WHAT NEEDS TO BE DONE: For the material below, output exactly the span from the line with "f_number: 2.2" to the line with "focal_35mm: 2963", including both, and nothing besides.

DATA EXCERPTS:
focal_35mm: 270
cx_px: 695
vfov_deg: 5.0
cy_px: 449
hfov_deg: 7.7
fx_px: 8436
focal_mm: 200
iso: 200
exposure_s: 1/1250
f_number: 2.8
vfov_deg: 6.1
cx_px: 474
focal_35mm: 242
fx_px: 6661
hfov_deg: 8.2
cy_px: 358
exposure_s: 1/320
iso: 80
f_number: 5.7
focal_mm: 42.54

* * *

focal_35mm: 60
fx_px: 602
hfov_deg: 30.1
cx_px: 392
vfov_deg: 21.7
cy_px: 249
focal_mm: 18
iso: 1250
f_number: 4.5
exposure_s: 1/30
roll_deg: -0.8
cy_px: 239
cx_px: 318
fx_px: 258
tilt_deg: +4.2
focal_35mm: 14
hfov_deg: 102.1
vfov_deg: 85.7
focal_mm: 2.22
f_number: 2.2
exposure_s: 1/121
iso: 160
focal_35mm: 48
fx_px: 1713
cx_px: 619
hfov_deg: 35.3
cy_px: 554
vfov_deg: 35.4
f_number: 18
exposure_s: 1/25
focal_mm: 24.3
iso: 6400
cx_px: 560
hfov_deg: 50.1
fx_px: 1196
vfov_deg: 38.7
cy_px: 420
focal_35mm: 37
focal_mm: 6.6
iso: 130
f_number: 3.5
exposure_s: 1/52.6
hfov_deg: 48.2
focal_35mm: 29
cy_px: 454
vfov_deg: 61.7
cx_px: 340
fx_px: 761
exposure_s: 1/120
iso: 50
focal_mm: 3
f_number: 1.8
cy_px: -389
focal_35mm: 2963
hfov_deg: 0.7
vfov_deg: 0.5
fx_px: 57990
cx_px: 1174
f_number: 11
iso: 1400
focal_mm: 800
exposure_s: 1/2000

ANSWER SECTION:
f_number: 2.2
exposure_s: 1/121
iso: 160
focal_35mm: 48
fx_px: 1713
cx_px: 619
hfov_deg: 35.3
cy_px: 554
vfov_deg: 35.4
f_number: 18
exposure_s: 1/25
focal_mm: 24.3
iso: 6400
cx_px: 560
hfov_deg: 50.1
fx_px: 1196
vfov_deg: 38.7
cy_px: 420
focal_35mm: 37
focal_mm: 6.6
iso: 130
f_number: 3.5
exposure_s: 1/52.6
hfov_deg: 48.2
focal_35mm: 29
cy_px: 454
vfov_deg: 61.7
cx_px: 340
fx_px: 761
exposure_s: 1/120
iso: 50
focal_mm: 3
f_number: 1.8
cy_px: -389
focal_35mm: 2963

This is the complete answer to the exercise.